Pelengkap tidak menjadi subjek dalam kalimat pasif. Jika terdapat objek dan pelengkap dalam kalimat aktif, objeklah yang menjadi subjek kalimat pasif, bukan pelengkap.

Ciri-ciri pelengkap:
• Di belakang predikat.
Objek langsung di belakang predikat, sedangkan pelengkap masih dapat disisipi unsur lain, yaitu objek. Contoh: buku baru, sepeda baru.
• Tidak didahului preposisi.
Unsur kalimat yang didahului preposisi disebut keterangan.
C. POLA KALIMAT DASAR

Kalimat dasar dapat dibedakan menjadi delapan tipe, yaitu:

1. Kalimat dasar berpola SPOK
    contoh : Ayah membaca koran dikamar tengah
                Ayah sebagai S, mebaca sebagai P, koran sebagai O, dikamar tengah sebagai K
2. Kalimat dasar berpola SPOPel
    contoh : ibu membelikan adik mainan 
                ibu sebagai S, membelikan sebagai P, adik sebagai O, mainan sebagai pel 

3. Kalimat dasar berpola SPO
    contoh : Dosen mengajar ahasiswa
                Dosen sebagai S, mengajar sebagai P, mahasiswa sebagai O

4. Kalimat dasar berpola SPPel
    contoh : Dia memberi semnagat
                 Dia sebagai S, memeberi sebagai P, semangat sebagai Pel

5. Kalimat dasar berpola SPK
    
contoh : Dosen kami akan dikirim ke Australia
                 Dosen kami sebagai S, akan dikirimkan sebagai P, ke australia sebagai K

6. Kalimat dasar berpola SP (P: verba)
    contoh : Kami belajar 
                 Kami sebagai S, belajar sebagai P

7. Kalimat dasar berpola SP (P: Nomina)
    contoh : kami mahasiswa 
                 Kami sebagai S, mahasiswa sebagai P  

8. Kalimat dasar berpola SP (P: Adjektiva)
    contoh : Ilmuwan Hebat
                 ilmuwan sebagai S, Hebat sebagai P

 
D. Macem-macem kalimat berdasarkan kalimat tunggal dan kalimat majemuk
Kalimat Tunggal
          
Kalimat tunggal adalah kalimat yang hanya terdiri atas dua unsur inti dan boleh diperluas dengan satu atau lebih unsur-unsur tambahan, asal unsur-unsur tambahan itu tidak boleh membentuk pola baru.

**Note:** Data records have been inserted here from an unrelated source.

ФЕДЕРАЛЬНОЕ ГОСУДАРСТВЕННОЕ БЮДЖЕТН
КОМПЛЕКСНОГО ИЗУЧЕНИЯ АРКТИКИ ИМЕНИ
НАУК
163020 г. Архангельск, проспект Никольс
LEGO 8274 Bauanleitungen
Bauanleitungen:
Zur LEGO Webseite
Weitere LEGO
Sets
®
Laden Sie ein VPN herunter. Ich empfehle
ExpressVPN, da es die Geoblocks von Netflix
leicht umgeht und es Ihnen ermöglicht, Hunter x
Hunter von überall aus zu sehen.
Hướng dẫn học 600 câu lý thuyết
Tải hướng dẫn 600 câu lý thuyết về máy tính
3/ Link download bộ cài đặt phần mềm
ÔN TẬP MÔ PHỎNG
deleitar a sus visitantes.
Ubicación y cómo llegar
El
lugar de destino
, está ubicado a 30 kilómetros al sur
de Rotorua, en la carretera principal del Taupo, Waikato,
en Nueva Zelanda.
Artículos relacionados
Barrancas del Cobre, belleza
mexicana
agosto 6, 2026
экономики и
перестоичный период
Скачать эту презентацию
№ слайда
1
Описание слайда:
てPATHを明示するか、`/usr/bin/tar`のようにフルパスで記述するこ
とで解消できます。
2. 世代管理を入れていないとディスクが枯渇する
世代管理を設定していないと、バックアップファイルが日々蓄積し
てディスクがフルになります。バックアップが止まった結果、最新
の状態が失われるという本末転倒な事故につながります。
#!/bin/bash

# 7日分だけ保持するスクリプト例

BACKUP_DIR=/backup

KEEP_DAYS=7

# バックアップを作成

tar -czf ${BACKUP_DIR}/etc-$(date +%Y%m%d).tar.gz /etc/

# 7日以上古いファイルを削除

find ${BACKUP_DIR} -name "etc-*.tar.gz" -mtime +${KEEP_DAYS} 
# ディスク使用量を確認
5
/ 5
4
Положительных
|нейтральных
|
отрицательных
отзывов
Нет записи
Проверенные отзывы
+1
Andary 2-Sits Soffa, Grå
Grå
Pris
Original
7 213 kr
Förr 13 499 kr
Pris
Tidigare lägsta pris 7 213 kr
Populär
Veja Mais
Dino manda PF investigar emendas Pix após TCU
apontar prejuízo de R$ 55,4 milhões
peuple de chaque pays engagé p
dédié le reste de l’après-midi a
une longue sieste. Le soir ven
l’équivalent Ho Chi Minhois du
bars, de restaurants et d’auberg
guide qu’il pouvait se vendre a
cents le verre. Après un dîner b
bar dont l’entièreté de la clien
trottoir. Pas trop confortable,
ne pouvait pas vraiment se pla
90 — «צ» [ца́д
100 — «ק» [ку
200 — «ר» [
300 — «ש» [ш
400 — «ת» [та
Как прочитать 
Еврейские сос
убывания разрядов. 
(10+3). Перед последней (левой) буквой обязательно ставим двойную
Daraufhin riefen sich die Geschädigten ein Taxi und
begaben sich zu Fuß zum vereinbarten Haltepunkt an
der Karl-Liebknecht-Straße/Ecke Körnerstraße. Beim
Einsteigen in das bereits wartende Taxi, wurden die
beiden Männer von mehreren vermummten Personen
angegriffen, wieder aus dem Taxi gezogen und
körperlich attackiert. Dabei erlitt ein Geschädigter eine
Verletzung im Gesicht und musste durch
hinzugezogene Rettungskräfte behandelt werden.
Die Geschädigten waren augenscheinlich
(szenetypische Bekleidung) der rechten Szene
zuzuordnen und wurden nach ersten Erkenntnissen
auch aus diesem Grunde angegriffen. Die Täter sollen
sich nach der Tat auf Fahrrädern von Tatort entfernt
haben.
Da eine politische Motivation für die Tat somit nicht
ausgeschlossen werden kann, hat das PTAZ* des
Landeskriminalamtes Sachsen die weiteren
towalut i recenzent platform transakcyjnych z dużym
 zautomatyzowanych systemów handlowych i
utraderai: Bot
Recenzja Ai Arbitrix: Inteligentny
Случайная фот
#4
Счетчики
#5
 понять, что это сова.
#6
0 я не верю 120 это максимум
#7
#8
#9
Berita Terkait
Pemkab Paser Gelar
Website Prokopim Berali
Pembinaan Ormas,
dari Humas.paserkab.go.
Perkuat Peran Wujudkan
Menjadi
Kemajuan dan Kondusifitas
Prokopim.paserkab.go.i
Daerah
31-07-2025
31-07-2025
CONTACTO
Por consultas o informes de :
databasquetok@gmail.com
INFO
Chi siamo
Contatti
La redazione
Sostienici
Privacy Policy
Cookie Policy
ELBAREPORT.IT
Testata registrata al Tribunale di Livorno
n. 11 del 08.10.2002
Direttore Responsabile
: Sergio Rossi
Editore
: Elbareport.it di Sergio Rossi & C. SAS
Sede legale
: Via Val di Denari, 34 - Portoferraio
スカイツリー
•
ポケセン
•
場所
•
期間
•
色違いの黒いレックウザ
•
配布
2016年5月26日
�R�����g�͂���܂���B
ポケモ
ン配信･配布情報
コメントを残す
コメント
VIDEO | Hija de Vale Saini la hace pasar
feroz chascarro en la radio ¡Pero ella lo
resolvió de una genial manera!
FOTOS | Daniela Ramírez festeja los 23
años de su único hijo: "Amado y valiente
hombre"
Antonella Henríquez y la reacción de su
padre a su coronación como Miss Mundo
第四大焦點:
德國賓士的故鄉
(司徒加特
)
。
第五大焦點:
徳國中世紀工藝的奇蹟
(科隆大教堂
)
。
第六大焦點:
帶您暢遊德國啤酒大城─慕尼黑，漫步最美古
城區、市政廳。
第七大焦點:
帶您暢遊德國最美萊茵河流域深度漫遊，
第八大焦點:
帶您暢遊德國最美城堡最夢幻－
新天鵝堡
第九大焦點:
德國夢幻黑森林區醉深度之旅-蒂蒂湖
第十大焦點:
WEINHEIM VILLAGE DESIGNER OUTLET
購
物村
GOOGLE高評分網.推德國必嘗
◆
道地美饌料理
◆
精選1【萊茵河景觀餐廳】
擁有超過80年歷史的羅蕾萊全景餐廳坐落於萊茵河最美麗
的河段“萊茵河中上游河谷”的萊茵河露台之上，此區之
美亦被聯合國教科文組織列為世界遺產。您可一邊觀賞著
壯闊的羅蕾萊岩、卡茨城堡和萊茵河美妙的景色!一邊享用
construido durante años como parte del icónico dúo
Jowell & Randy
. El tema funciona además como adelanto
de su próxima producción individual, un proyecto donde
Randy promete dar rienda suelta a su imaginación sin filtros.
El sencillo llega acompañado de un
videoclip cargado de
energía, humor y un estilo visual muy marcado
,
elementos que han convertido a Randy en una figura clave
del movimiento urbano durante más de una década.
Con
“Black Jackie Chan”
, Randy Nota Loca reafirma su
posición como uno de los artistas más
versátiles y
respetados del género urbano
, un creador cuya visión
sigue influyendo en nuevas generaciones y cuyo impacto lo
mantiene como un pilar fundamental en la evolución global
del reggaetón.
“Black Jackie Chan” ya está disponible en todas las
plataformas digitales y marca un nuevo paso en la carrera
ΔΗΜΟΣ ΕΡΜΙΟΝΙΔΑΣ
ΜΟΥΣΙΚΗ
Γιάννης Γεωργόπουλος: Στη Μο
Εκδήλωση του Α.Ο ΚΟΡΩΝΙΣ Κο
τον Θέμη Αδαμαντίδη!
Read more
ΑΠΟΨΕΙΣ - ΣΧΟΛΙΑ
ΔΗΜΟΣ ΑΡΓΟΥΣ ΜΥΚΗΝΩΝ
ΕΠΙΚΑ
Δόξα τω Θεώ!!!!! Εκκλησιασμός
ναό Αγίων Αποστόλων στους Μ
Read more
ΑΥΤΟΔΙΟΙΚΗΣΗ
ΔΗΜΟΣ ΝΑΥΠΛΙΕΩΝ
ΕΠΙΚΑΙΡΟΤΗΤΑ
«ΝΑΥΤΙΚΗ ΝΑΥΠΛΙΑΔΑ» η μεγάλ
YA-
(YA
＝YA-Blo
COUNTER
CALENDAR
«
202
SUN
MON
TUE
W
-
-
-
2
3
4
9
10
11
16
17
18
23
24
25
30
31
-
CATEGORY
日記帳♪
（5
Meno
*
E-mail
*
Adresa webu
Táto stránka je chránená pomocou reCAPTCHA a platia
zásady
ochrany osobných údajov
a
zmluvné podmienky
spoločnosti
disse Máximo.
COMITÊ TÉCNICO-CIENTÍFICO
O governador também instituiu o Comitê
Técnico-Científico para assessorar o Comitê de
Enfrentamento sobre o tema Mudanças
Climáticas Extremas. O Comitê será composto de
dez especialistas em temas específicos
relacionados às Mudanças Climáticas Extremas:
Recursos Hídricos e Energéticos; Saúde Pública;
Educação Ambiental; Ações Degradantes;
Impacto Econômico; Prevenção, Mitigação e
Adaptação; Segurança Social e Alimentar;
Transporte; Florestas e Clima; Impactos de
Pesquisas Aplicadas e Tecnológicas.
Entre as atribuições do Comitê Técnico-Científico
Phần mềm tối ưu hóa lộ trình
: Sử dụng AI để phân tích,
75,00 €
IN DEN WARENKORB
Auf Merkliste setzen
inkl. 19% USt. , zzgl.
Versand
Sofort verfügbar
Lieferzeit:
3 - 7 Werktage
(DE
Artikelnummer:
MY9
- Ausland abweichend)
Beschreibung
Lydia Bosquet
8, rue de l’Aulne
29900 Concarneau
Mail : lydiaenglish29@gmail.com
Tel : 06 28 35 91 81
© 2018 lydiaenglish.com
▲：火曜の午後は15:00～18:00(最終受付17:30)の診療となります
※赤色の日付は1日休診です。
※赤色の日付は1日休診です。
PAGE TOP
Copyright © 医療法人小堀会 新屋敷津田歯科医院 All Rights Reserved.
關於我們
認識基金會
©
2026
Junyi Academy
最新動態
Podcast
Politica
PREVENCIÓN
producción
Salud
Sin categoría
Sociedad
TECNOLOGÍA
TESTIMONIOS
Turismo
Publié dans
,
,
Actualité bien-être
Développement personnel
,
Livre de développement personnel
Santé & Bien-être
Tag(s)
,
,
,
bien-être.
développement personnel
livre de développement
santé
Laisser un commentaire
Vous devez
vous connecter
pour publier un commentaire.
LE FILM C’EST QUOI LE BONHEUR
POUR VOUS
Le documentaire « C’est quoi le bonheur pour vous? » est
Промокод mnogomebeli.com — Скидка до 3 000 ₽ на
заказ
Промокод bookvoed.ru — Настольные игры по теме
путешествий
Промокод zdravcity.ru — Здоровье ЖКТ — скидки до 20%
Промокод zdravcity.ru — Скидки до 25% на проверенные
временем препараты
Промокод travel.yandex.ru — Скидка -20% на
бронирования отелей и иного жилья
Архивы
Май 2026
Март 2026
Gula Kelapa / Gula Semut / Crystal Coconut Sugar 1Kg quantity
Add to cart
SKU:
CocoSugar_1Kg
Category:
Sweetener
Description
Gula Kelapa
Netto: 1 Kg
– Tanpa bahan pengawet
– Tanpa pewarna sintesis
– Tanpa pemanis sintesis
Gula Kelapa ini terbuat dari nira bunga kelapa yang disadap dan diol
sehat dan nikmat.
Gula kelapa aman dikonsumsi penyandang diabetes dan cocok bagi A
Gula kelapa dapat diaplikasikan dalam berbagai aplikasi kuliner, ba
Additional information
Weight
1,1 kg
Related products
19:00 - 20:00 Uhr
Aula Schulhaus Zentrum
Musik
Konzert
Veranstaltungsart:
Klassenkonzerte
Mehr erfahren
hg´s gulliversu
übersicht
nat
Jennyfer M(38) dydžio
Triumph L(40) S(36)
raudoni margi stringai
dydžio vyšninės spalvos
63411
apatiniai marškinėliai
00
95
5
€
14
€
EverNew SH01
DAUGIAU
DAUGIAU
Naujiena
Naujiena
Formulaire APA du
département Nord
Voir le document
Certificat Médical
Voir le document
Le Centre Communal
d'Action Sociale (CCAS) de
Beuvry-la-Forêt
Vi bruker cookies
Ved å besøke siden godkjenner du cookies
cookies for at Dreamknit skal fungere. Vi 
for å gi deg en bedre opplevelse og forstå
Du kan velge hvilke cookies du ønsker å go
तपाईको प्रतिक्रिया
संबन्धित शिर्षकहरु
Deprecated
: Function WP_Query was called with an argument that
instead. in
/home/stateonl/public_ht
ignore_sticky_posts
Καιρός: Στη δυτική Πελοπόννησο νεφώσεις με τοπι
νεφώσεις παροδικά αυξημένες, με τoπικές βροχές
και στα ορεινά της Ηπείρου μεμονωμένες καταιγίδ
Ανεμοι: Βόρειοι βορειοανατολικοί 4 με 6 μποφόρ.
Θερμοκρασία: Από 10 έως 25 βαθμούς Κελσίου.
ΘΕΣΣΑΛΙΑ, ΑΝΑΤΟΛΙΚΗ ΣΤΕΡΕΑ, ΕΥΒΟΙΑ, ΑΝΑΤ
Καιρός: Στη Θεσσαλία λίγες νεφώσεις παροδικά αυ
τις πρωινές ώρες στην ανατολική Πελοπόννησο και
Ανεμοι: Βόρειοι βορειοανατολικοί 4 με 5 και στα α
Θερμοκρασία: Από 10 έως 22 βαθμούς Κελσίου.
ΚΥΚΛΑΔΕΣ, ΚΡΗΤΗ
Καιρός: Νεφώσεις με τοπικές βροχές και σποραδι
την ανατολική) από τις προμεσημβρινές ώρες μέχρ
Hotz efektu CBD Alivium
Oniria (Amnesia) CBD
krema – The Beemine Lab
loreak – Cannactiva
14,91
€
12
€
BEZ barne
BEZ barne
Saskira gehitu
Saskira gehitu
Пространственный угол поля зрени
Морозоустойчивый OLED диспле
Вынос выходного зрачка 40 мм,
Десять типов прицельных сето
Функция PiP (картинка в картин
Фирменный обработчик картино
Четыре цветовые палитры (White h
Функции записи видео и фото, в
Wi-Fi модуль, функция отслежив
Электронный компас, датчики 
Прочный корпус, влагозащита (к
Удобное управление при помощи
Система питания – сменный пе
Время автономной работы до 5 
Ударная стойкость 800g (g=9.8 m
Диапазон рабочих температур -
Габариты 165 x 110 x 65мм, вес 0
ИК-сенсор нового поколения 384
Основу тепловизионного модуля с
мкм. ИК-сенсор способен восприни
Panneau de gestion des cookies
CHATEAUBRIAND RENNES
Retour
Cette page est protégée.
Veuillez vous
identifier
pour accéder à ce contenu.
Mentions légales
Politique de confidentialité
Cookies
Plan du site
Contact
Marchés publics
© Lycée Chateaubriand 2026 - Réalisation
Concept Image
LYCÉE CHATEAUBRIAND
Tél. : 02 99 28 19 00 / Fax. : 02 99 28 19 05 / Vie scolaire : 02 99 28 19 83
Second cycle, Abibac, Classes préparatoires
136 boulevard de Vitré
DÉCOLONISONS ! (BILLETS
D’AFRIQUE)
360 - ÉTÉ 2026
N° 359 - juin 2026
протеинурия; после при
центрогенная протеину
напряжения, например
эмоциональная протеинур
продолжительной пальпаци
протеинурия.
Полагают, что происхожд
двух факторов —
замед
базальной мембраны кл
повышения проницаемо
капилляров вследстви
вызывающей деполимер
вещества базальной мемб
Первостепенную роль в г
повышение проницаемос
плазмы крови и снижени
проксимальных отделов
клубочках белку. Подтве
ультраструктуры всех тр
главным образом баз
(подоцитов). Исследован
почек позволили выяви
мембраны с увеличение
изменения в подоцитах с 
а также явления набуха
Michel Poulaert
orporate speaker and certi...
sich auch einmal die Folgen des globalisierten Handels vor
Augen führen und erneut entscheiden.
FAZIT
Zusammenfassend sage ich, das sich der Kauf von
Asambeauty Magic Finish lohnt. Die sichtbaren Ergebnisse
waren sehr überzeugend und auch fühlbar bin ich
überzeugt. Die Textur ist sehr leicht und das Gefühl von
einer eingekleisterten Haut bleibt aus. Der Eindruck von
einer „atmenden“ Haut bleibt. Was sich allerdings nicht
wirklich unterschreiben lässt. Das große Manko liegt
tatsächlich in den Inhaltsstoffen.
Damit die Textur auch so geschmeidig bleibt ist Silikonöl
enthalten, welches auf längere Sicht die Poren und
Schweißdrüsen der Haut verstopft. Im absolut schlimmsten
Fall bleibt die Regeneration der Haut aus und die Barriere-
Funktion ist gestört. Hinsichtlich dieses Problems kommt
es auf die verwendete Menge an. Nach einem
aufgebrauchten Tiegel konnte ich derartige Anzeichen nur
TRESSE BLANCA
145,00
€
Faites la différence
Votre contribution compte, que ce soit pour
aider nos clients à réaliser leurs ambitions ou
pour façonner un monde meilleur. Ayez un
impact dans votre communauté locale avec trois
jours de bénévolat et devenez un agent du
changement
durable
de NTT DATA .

Kalimat tunggal, misalnya kalimat inti, kalimat luas, kalimat verbal, kalimat nominal, dan kalimat tidak lengkap. ( definisi kalimat tunggal )

Contoh:
1. Rista menggambar.
    Kalimat inti
2. Rista menggambar bunga teratai.
    Kalimat luas
3. Ayamnya lima ekor.
    Kalimat nominal
     Selain kalimat tunggal, kita juga mengenal adanya kalimat majemuk. Kalimat majemuk adalah penggabungan dua kalimat tunggal atau lebih, sehingga kalimat yang baru mengandung dua atau lebih klausa. Hubungan antarklausa tersebut ditandai dengan kata hubung (konjungsi). ( definisi kalimat majemuk )
Kalimat majemuk
      Adalah kalimat yang terdiri dari dua klausa atau lebih. Minimal satu klausa yang terdiri dari subjek dan predikat.

Pada umumnya, kalimat majemuk dibagi menjadi :

a. Kalimat majemuk setara
Adalah kalimat majemuk yang pola-pola kalimatnya memiliki kedudukan yang sederajat, tidak ada kalimat yang menduduki fungsi lebih tinggi.


Kata penghubungnya antara lain: dan, atau, tapi, bahkan, kemudian dsb.
Contoh : Fahmi menyalakan komputer kemudian bermain game

b. Kalimat majemuk bertingkat
Adalah kalimat majemuk yang terdiri dari induk kalimat dan aank kalimat. Anak kalimat merupsksn perluasaan dari induk kalimat.
Contoh : -ketika aku menonton tv, Ibu dating. (anak kalimat keterangan waktu)
-anak yang berjilbab itu memenangkan olympiade biologi. (anak kalimat perluasan subjek)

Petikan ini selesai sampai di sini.